Das deutsche Kaiserreich verlor u.a. Posen, Westpreußen und Elsaß-Lothringen. Weil Todenhöfer die Verluste der meisten osmanischen Kolonien als antimuslimische westliche Aggression bezeichnet, muss man ihm im Umkehrschluss unterstellen, dass er die Unabhägigkeit der Balkanstaaten als unrechtmäßig betrachtet, und von einem deutschen Reich träumt, dass sich polnische und französische Gebiete wieder einverleibt.
Irgendwie passt das zusammen, bedenkt man dass Deutschland bereits vor 100 Jahren mit dem Osmanischen Reich verbündet war. Todenhöfer verschweigt letztgenanntes direkt und sein Geburtsland indirekt. Er outet sich also als Befürworter dieses genozidalen Bündnisses.
Beispiel 2: Die Halbwahrheit von der griechischen Aggression
Bei Todenhöfer heißt es:
1919 – 1922 Osmanisches Reich: Militärischer Angriff durch Griechenland.
Richtig ist zwar, dass das erst seit kurzer Zeit unabhängige Griechenland einen offen Krieg suchte, den es nur verlieren konnte und auch verlor. Dieser zog sich allerdings nicht, wie Todenhöfer behauptet von 1919 bis 1922, sondern von 1921 bis 1922 (siehe: http://www.regis-net.de/krieg/griet%FCrk.html)
Was Todenhöfer aber nicht erwähnt ist die Vorgeschichte
Nachdem nämlich vorher von 1912 an, fast eine 3/4 Million pontische und ionische Griechen von den Osmanen im Rahmen des bereits angesprochenen Völkermords abgeschlachtet wurden, ist die Behauptung Todenhöfers in ihrer Wortwahl reinste Propaganda und Geschichtsfälschung.
Auch vom "Massaker von Smyrna" hat Todenhöfer offenbar noch nichts gehört.

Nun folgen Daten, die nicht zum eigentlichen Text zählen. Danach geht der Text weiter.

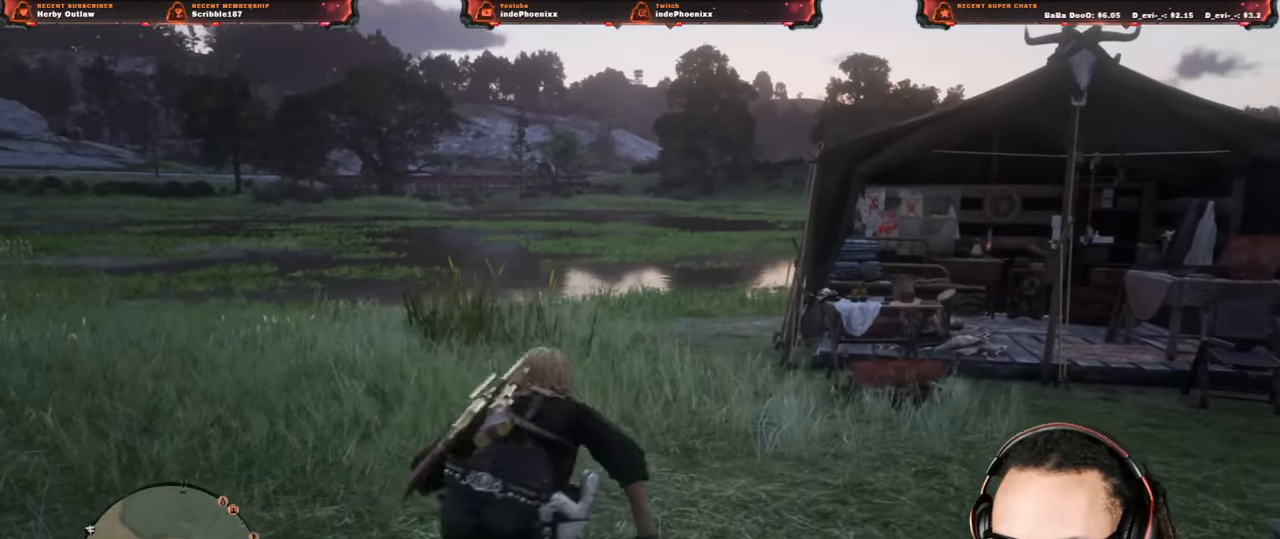
{"buttons": [], "left_stick": "up-right", "right_stick": "center", "events": [[250, "left_stick", "right"], [300, "left_stick", "up-right"]]}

Daher möchten wir mit dem Text des Historiker Lou Ureneck (Wer ist das: http://www.bu.edu/com/about-com/faculty/lou-ureneck/), dessen Buch „The Great Fire“ hier vorgestellt wird: http://www.smyrnafire.com/ aufklären.
The Armenian Genocide Museum Institute http://www.genocide-museum.am/eng/photos/smyrna-34.jpg
Der 19. September 1922 in Smyrna, dem heutigen Izmir: Der Hafen und das Ufer sind voll mit mehreren zehntausend Flüchtlingen. Jede Nacht bahnen sich berittene türkische Soldaten ihren Weg durch die Menschenmassen, um junge Frauen aus ihr herauszugreifen.

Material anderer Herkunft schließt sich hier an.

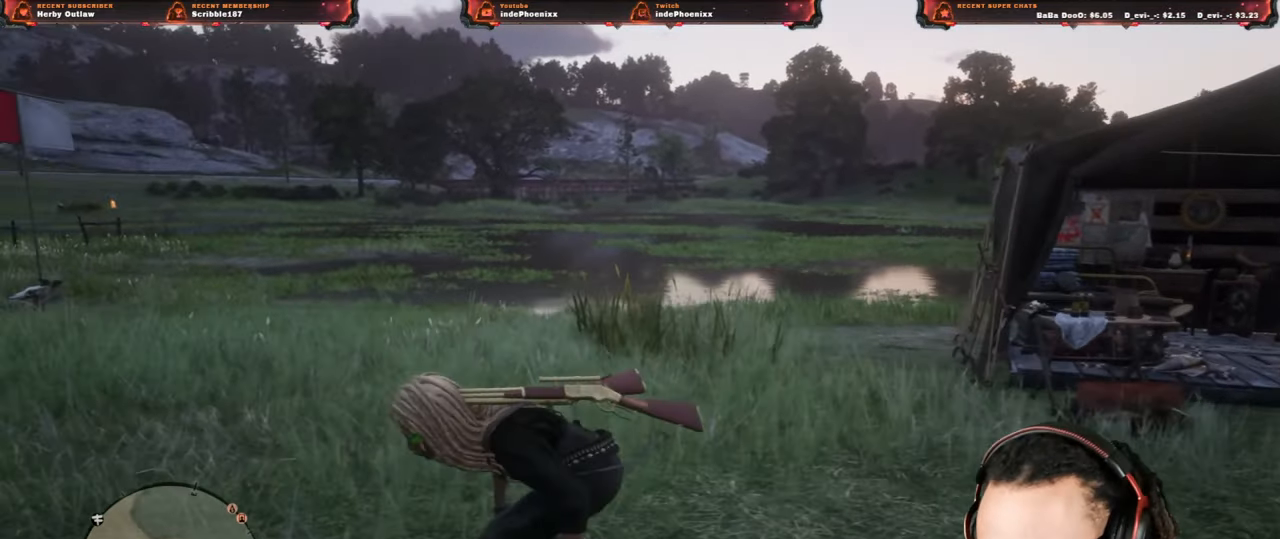
{"buttons": [], "left_stick": "left", "right_stick": "center", "events": [[217, "left_stick", "up"], [383, "left_stick", "left"]]}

Ein nicht enden wollendes Klagen der Hilflosigkeit und des Leids war aus der Mengen zu vernehmen. Aus diesem Klagen erheben sich ständig und immer wieder Schreie. Die alliierten Schiffe im Hafen versuchen die Flüchtlinge zu beruhigen, indem sie ihre Scheinwerfer auf das Ufer richteten, um die türkischen Soldaten zu verscheuchen.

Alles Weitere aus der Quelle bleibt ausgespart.